CSP Technologies Focus of Permitting Logjam in California
California once jump-started the world’s Concentrated Solar Power (CSP) and the rest of renewable energy industry in the ‘80s, but today, the state has earned the reputation of being the most difficult state to site, permit, and construct any type of renewable energy project in the country. Since the Mojave Desert in southeastern California ranks second only to Africa’s Sahara desert in terms of the premium solar resources necessary to support Concentrated Solar Power (CSP) technologies, efforts to streamline government approvals in California carry major impacts on the global markets for parabolic trough, power tower, and Stirling engine CSP technologies.
Consider this startling fact: the cost of mitigating impacts on endangered desert tortoise populations in San Bernardino County (another hot spot for CSP and other renewables) can reach $1 million — per tortoise!
Unfortunately, power plant siting challenges could become more – rather than less – cumbersome with the recent introduction of desert protection legislation by Senator Diane Feinstein (D-California). The proposed legislation would place more than a million acres of public land in the Mojave Desert off limits to CSP and other renewable energy resource development.

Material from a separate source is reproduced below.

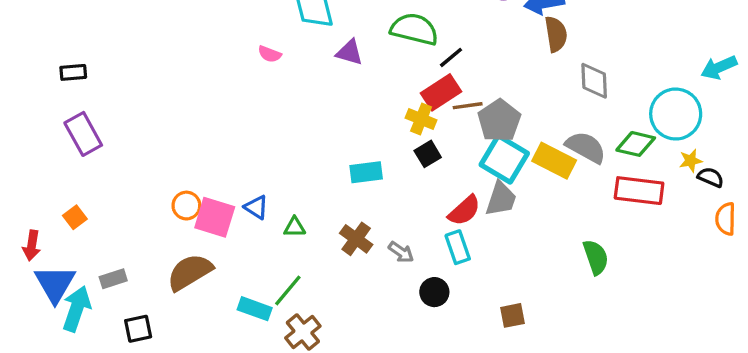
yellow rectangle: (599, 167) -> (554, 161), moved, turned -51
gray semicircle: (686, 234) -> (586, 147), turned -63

The good news is that one new CSP project – the 392 MW Ivanpah Solar Electric Generating System developed by BrightSource Energy – gained approval from the California Energy Commission (CEC) on March 17th. This CSP project – which deploys a new 459-foot tall “power towers” technology – would be the first new large scale solar thermal projects built in California in nearly two decades. The CEC environmental impact review took two-and-a-half years, a relatively short time considering that a few projects in the state have been involved in the permitting process for close to a decade. (Part of the urgency on behalf of this particular facility was a $1.37 billion loan guarantee from the federal Department of Energy that will expire if construction does not begin before the end of 2010.)
There are a few other signs of progress in the state’s efforts to have its investor-owned utilities to meet its targets of 20% renewable energy supply by 2010 and 33% by 2020. State regulators finally signed off on the construction of new transmission lines that can tap California’s world-class wind resource area in Kern County’s Tehachapi Mountains, which has the potential to add more than 5,000 MW of new wind power capacity to the state’s supply portfolio. Terra-Gen Power LLC, a wind power developer, also recently broke ground on a new wind farm in this last gigantic remaining wind resource area in California on private lands featuring 100 1.5 MW General Electric turbines. Ultimately, the project is to be built out to 800 MW.
In order to help break the permitting logjam for California’s renewable energy industry in southern California, Governor Schwarzenegger is hosting a series of meetings and events in the California desert this week. On March 24th, a conference entitled “Siting and Permitting Large-Scale Projects in the California Desert and Beyond,” is being held at UC Riverside.